--- What is needed ---
Below is a listing; reproduce exactly its lines from the one containing "left shoulder: (1120, 1320)" to its last line, both ends kept, and no other lines.

--- Data provided ---
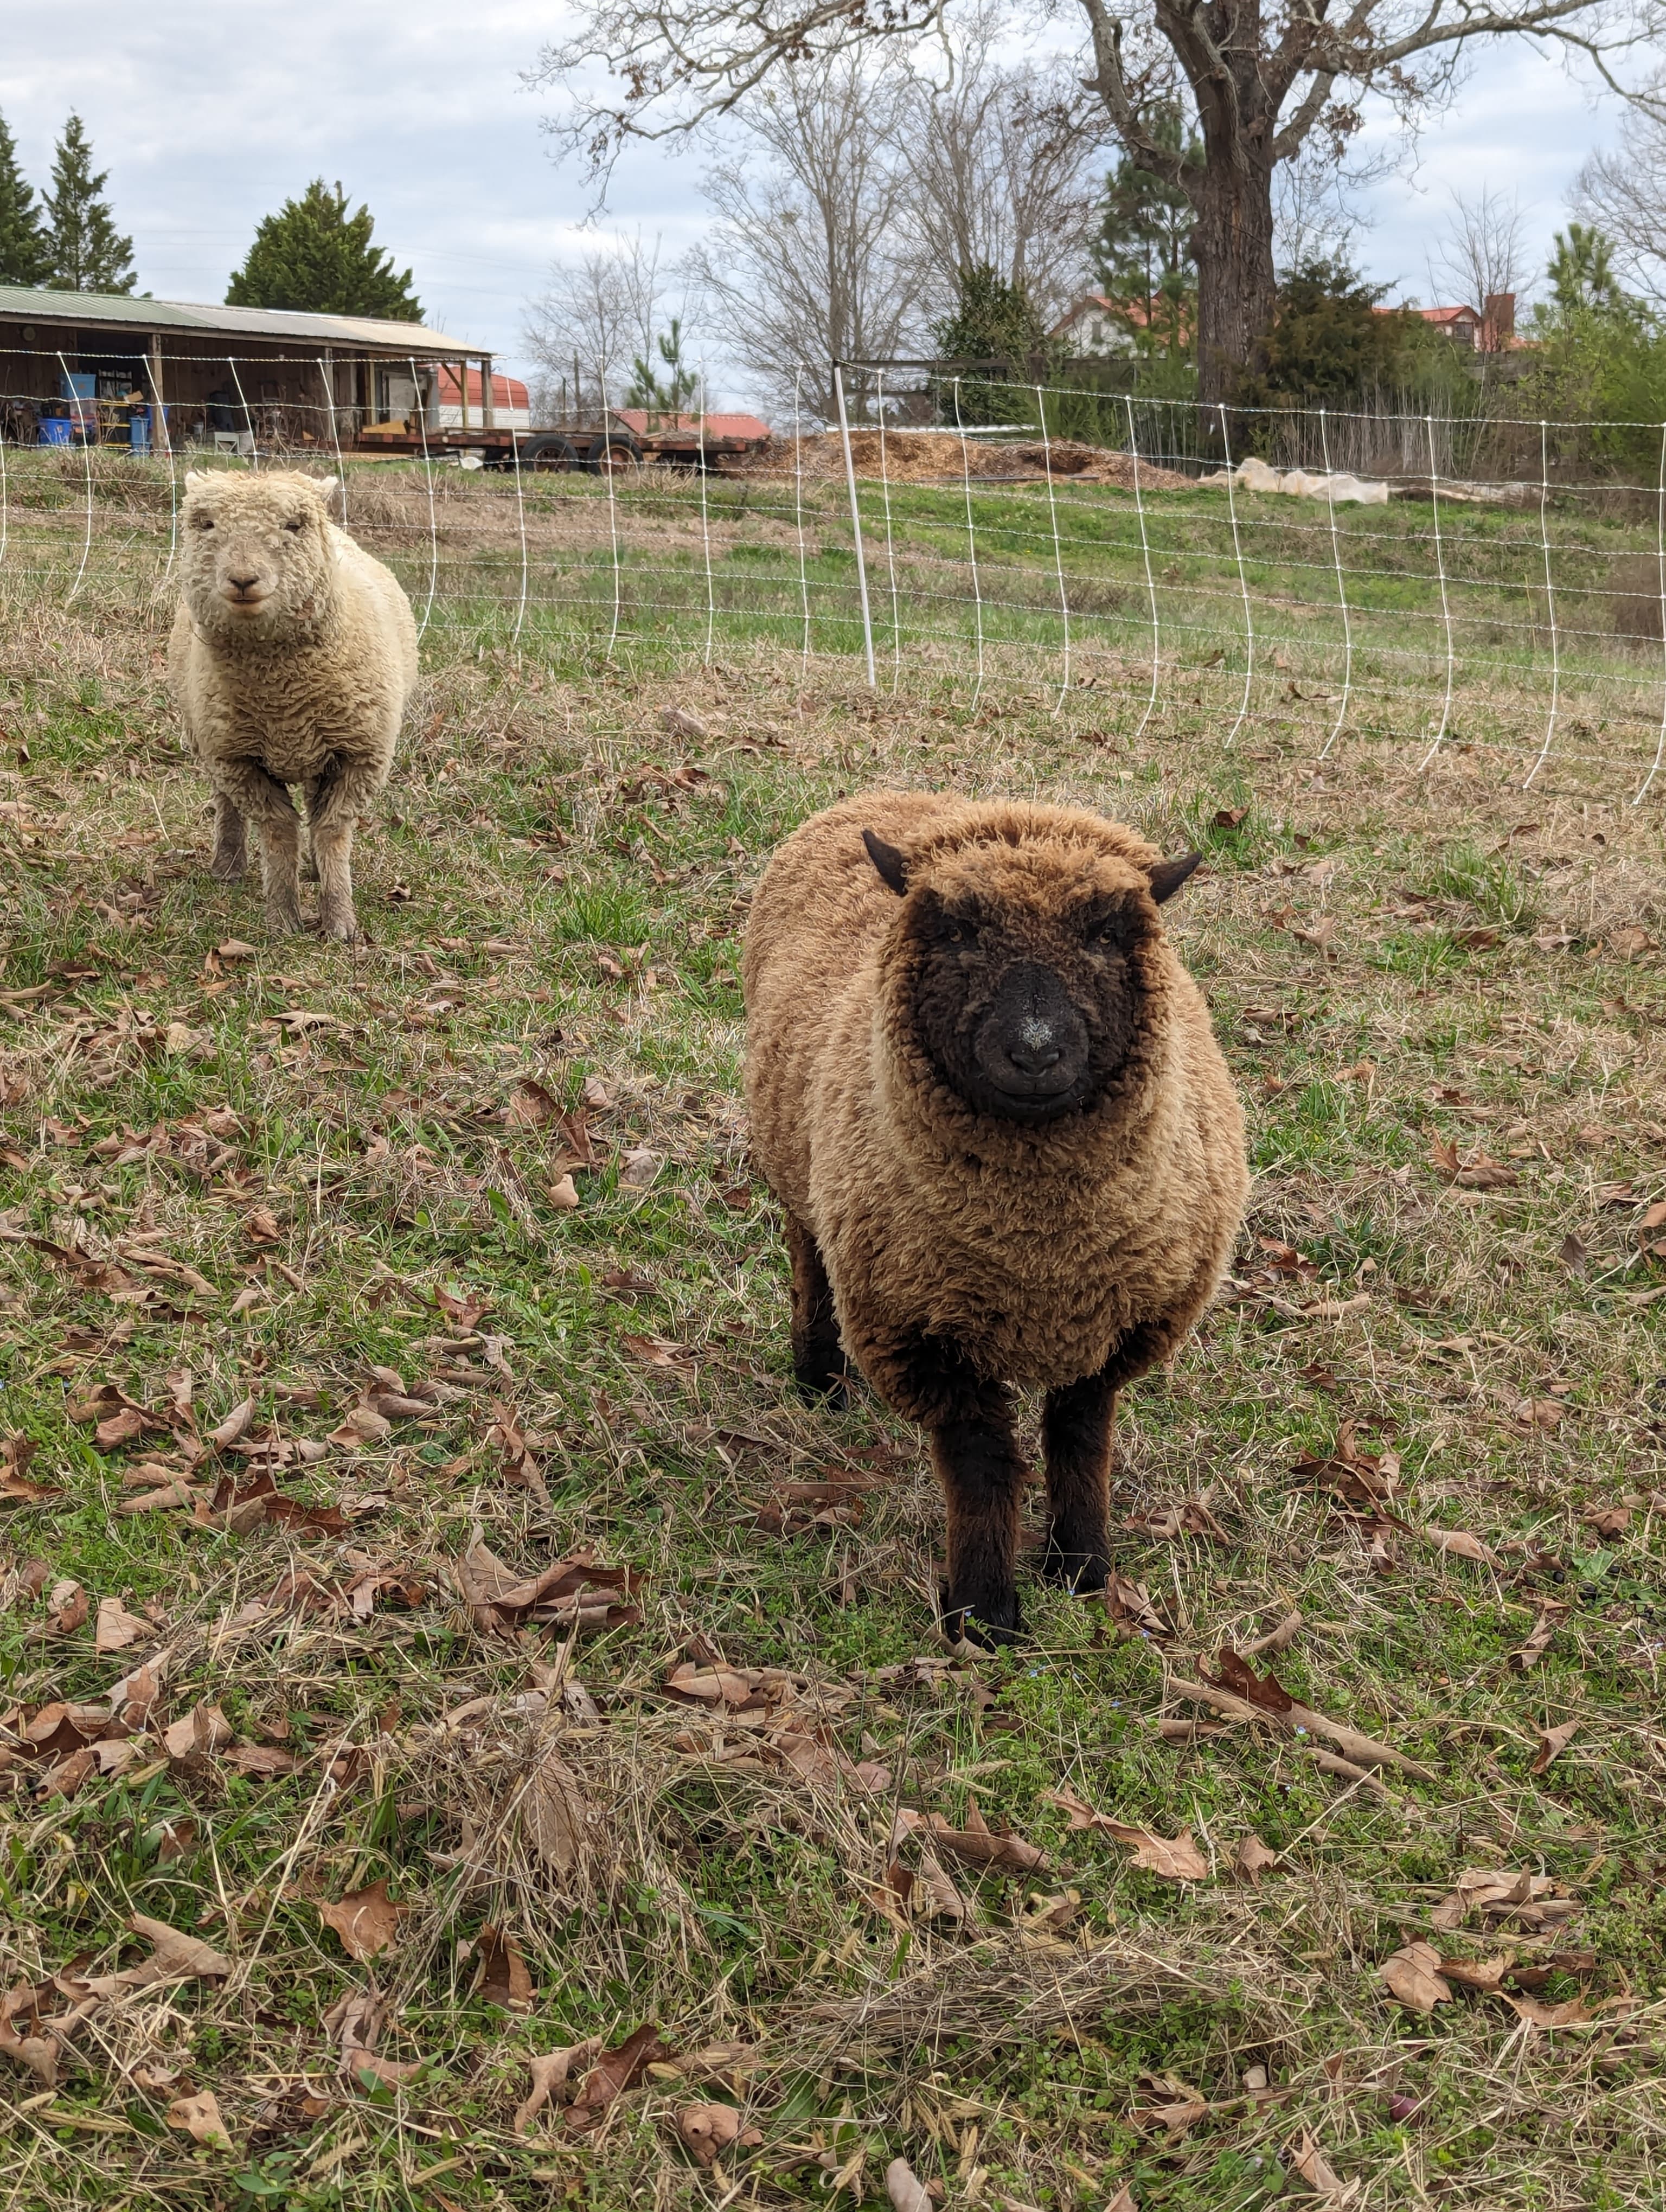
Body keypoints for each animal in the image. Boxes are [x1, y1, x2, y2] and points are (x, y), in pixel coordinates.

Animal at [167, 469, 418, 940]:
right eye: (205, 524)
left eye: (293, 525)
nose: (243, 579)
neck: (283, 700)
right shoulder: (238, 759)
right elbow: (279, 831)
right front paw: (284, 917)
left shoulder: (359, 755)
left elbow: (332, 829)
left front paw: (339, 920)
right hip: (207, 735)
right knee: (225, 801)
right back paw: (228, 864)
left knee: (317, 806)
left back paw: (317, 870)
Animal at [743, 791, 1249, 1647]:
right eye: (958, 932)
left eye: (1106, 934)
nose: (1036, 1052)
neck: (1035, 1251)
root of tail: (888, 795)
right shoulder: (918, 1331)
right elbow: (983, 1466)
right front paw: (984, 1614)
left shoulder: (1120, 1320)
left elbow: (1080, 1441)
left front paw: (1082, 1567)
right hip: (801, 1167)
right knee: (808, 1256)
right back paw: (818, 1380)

--- Exercise solution ---
left shoulder: (1120, 1320)
left elbow: (1080, 1441)
left front paw: (1082, 1567)
right hip: (801, 1167)
right knee: (808, 1256)
right back paw: (818, 1380)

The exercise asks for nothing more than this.